ASSIGNED TASK A:
Answer these questions using the text on ontologies and rules:
(i) Into what does the library's first conversion step turn gedcom tags?
(ii) What concept does the title of a person represent?
(iii) What can be used to derive new statements that respect an ontology of your choice?
ASSIGNED TASK B: Reproduce the passage of the ontologies and rules text between "The first conversion" and "a catchy phrase.", inclusive.

TEXT BLOCK:
####################
Ontologies and rules
Like HTML tells to browsers how to present your text and images, ontologies tell semantic tools like search engines how to reason with your data.
The first conversion step by this library ignores ontologies: it just turns gedcom tags into predicates and object classes. The result is similar to the input, just an other syntax and multiple formats to choose from. On the other hand does this approach lead to conflicts, for example the title of a person is another concept (social rank: Mrs., Dr., Sir) than the title of a multimedia object which is rather a catchy phrase.
However, with jena’s rules you can derive new statements that respect an ontology of your choice. Drop the original statements for a valid semantic document. Thus you can model the data any way you want.
####################
MATERIAL SHOWN:
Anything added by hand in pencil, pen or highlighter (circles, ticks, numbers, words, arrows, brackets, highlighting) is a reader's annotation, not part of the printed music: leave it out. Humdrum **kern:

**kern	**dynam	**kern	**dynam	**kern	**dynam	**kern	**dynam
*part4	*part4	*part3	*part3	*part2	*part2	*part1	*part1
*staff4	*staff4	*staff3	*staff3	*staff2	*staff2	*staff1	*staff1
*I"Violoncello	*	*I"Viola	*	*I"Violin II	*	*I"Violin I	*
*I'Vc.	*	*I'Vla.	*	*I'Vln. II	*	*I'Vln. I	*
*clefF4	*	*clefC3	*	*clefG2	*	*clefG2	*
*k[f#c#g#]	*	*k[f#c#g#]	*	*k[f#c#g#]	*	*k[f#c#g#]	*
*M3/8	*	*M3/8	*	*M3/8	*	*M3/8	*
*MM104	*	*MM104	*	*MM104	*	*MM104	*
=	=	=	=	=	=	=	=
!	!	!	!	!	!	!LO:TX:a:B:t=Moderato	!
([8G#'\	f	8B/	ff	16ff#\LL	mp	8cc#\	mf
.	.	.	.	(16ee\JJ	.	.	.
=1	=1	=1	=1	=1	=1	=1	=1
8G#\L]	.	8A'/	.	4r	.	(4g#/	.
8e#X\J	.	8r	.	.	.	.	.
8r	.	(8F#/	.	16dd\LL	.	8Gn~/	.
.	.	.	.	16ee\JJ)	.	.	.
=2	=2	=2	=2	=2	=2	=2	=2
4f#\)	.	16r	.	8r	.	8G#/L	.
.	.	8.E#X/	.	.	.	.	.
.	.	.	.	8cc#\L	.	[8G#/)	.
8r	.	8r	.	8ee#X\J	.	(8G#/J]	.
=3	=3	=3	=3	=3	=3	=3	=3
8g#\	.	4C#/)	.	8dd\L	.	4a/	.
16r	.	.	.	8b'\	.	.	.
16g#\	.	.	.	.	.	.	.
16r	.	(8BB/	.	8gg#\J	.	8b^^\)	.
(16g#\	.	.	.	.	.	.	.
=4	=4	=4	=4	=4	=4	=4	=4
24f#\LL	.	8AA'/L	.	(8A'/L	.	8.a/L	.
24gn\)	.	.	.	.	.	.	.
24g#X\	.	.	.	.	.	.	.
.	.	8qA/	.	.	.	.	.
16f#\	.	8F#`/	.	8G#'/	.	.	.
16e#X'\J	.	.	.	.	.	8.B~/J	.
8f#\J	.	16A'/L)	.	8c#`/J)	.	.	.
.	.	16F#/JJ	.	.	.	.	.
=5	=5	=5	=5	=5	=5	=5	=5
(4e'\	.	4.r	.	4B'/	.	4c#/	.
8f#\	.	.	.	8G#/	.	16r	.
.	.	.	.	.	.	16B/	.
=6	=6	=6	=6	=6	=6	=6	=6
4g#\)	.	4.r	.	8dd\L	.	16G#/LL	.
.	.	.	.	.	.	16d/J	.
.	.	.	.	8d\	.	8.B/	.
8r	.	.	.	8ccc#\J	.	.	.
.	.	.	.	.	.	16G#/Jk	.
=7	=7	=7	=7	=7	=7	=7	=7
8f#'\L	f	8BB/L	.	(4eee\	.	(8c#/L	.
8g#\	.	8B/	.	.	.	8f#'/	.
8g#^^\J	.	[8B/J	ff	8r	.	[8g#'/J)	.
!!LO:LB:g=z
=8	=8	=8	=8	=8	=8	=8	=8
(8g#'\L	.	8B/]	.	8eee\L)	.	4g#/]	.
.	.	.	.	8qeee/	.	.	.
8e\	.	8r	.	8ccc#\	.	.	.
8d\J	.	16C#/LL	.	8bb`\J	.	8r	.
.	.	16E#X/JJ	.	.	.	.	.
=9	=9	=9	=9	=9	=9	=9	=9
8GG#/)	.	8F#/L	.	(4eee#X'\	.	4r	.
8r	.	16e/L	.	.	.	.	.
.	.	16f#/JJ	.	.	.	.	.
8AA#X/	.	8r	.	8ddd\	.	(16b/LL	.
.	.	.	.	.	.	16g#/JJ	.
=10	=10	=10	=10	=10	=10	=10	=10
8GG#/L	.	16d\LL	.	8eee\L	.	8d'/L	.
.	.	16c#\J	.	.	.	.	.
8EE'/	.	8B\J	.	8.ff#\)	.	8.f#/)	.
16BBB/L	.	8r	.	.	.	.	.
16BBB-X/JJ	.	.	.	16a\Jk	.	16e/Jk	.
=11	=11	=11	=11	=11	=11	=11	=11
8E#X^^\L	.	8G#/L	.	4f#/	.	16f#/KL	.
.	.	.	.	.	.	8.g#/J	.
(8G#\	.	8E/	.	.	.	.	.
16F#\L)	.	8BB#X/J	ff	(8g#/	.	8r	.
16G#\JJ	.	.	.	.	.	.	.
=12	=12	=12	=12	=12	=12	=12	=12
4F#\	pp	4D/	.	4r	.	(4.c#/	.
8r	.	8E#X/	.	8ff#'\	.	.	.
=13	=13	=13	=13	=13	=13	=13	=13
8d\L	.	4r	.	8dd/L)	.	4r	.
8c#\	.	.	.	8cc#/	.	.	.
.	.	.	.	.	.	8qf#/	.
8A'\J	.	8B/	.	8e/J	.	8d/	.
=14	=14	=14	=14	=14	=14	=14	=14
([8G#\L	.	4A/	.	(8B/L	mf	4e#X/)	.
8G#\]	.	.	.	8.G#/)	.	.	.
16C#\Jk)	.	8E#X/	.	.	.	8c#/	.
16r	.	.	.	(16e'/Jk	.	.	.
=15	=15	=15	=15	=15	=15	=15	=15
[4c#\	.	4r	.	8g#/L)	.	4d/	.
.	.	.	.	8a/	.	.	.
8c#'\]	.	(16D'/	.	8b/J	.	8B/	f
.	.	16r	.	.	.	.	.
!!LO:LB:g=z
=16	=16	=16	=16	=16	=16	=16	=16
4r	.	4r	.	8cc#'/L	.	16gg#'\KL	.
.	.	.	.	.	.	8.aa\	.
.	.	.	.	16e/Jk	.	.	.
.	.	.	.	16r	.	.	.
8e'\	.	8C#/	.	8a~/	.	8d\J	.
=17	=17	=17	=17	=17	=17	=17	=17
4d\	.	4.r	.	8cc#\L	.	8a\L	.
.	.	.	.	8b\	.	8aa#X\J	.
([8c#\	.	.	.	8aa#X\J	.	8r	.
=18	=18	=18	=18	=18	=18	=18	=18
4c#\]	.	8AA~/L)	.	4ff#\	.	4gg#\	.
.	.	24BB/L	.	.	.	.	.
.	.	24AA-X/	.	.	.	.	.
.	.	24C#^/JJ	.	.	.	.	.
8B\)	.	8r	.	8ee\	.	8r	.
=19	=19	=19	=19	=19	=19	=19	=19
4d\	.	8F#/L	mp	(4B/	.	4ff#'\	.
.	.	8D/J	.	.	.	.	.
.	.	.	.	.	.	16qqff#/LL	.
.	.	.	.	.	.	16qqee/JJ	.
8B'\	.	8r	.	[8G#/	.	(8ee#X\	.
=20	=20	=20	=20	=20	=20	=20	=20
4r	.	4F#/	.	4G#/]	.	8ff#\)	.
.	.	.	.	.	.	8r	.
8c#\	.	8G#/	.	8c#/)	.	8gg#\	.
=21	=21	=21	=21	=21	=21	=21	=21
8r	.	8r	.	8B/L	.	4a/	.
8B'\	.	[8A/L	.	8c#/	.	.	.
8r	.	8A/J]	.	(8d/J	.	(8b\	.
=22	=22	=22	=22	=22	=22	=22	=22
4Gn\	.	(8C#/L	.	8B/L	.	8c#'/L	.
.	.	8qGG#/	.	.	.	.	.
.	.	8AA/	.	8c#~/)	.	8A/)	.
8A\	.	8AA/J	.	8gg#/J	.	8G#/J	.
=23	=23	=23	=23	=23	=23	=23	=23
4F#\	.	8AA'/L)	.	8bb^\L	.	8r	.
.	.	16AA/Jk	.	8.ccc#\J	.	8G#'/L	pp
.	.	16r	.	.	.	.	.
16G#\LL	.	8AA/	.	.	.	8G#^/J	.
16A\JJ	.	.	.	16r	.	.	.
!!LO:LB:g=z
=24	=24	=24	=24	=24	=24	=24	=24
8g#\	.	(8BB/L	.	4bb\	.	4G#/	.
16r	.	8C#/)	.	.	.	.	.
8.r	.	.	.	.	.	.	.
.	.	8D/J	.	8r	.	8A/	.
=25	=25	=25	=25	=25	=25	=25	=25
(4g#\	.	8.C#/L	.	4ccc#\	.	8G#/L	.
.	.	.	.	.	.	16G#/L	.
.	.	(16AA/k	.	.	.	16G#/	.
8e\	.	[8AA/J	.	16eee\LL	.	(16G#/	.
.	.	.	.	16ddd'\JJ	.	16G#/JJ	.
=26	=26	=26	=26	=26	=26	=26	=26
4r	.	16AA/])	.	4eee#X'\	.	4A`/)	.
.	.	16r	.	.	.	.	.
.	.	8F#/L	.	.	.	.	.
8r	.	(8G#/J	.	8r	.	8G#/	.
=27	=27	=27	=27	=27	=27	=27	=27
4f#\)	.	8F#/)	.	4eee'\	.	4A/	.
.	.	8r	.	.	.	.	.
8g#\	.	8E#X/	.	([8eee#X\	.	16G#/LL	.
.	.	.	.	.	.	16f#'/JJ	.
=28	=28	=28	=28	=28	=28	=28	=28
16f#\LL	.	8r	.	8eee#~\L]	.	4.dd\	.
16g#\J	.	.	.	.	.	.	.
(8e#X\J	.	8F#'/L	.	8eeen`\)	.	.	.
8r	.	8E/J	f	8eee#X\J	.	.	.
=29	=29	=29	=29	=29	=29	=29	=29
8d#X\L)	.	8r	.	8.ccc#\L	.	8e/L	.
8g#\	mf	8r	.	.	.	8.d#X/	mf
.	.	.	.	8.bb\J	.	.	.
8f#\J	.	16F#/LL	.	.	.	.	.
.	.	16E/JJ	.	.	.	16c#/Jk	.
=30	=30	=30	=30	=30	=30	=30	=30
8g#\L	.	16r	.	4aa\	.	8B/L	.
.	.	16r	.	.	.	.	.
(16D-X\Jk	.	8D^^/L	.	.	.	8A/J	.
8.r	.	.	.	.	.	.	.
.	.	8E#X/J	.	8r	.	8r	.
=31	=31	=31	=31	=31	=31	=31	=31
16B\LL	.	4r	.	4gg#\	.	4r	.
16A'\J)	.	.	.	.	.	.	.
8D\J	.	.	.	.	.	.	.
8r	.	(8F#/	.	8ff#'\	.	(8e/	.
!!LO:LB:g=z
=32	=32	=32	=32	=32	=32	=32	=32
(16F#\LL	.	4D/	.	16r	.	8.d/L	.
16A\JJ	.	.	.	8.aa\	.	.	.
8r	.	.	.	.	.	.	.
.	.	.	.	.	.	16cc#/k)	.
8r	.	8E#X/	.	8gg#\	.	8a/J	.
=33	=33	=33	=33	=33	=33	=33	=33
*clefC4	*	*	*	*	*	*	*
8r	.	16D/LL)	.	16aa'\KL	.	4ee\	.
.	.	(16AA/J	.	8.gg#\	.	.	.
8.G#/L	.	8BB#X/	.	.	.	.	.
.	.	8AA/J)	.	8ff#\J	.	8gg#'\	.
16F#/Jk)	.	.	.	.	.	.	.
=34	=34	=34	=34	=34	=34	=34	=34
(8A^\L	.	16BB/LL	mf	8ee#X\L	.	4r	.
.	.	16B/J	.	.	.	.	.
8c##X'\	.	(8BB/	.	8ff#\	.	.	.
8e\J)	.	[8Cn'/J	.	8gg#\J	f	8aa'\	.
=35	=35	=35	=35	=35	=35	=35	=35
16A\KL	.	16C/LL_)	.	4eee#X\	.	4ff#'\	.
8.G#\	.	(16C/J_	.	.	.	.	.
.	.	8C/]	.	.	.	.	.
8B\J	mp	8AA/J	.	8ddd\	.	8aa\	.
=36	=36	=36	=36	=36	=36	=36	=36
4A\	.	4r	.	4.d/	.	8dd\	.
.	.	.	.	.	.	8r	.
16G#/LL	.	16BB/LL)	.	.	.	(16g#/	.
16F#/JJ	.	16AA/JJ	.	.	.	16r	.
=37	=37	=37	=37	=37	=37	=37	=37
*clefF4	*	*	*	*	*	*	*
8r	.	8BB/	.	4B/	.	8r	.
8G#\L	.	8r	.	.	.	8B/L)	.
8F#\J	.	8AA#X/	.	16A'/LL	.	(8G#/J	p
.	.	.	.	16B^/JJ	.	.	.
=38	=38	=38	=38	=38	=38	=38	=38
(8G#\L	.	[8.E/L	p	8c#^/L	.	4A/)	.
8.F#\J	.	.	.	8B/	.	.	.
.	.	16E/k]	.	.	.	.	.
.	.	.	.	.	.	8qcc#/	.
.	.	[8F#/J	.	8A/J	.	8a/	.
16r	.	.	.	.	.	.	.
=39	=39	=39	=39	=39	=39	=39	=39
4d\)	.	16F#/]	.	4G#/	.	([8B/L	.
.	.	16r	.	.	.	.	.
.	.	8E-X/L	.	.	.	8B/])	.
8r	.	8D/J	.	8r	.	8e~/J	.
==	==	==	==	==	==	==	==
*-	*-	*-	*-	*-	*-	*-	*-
####################
EXERCISE OUTPUT A:
(i) Predicates and object classes.
(ii) Social rank, such as Mrs., Dr., or Sir.
(iii) Jena's rules.

EXERCISE OUTPUT B:
The first conversion step by this library ignores ontologies: it just turns gedcom tags into predicates and object classes. The result is similar to the input, just an other syntax and multiple formats to choose from. On the other hand does this approach lead to conflicts, for example the title of a person is another concept (social rank: Mrs., Dr., Sir) than the title of a multimedia object which is rather a catchy phrase.